Sky yang tidak terima dengan pemaksaan Quinn menjadi sedikit luluh. Dia bisa merasakan kemurnian hati Quinn dan ambisinya untuk mencapai satu tujuan itu.
{Aku rela mempertaruhkan nyawa untukmu, Quinn} - Vynx
{Hahaha, kau ini terlalu formal.

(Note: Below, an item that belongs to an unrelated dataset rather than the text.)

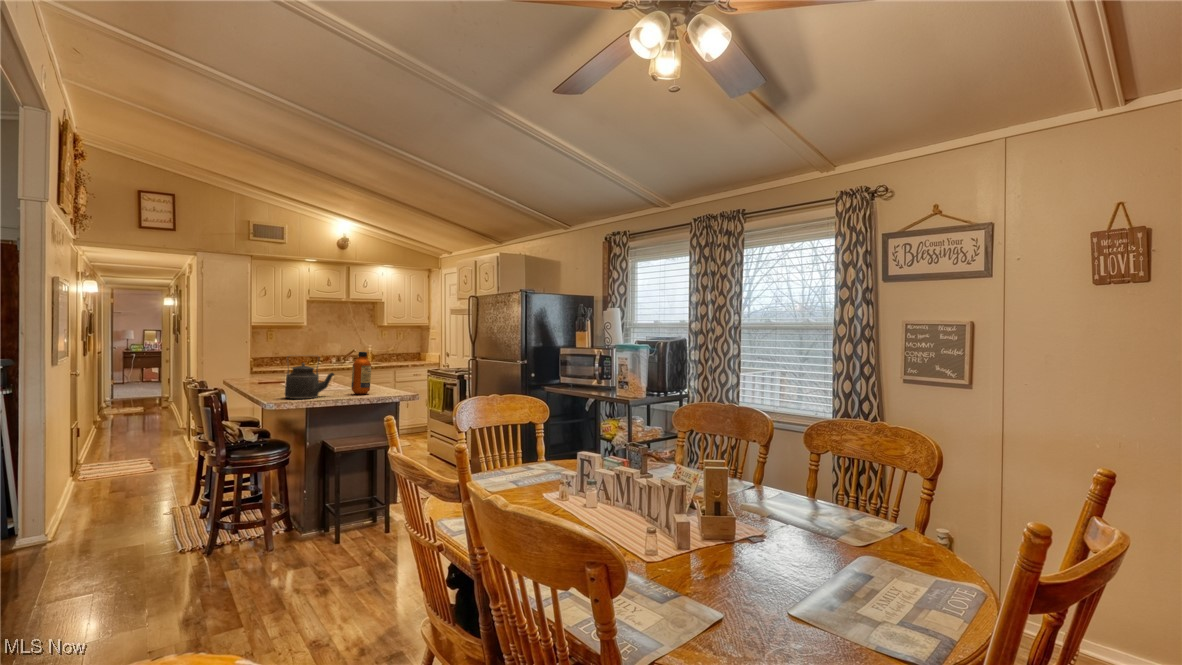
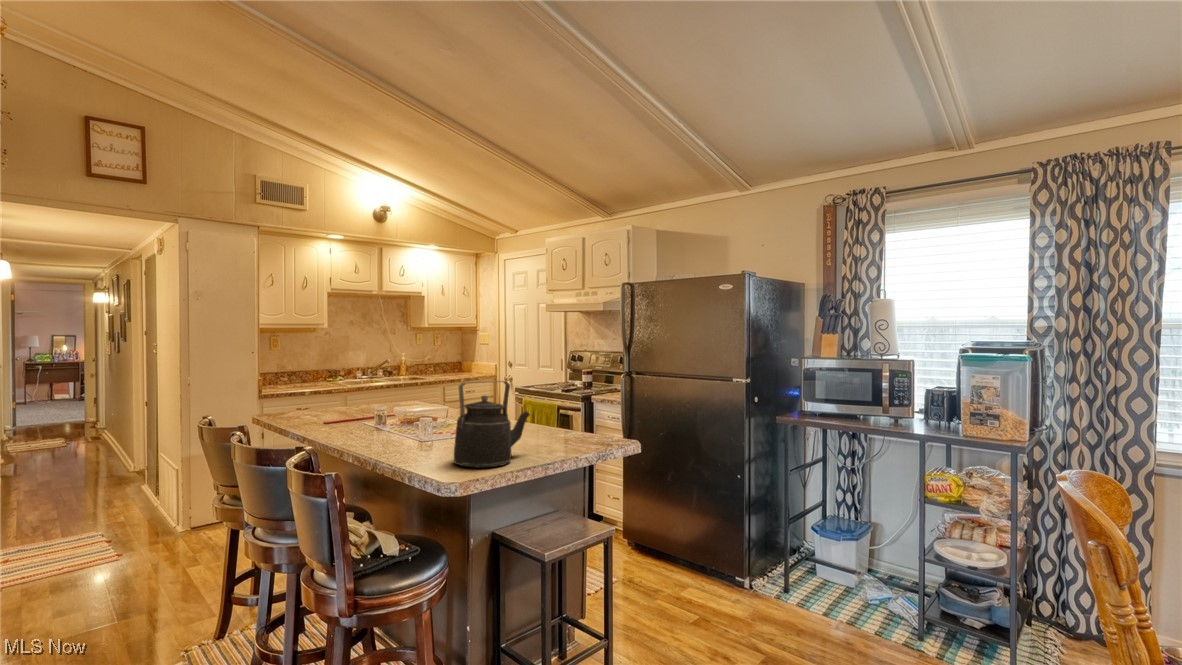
bottle: present [351,352,371,394] -> none [549,372,581,448]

Aku bisa membantumu mewujudkannya, jangan khawatir} - Ash
{Humph! apa boleh buat, lagipula aku tidak bisa kabur kalau bukan kau yang memutuskan kontrak} - Sky
"Sekarang bolehkah aku cabut bunga itu? aku memerlukannya untuk Raja Kaisen. Dia menderita sejak lama," Quinn tetap meminta izin pada Ash sang penjaga bunga langka tersebut.
{Ambil saja. Akan lebih bermanfaat kalau digunakan daripada dibiarkan sampai mati dan layu begitu saja.}
Quinn mencabut bunga tersebut dan meminta Ash yang menyimpankan nya sampai dia keluar dari hutan agar tidak rusak.
"Aku akan segera menyerahkannya pada Tuan Gray."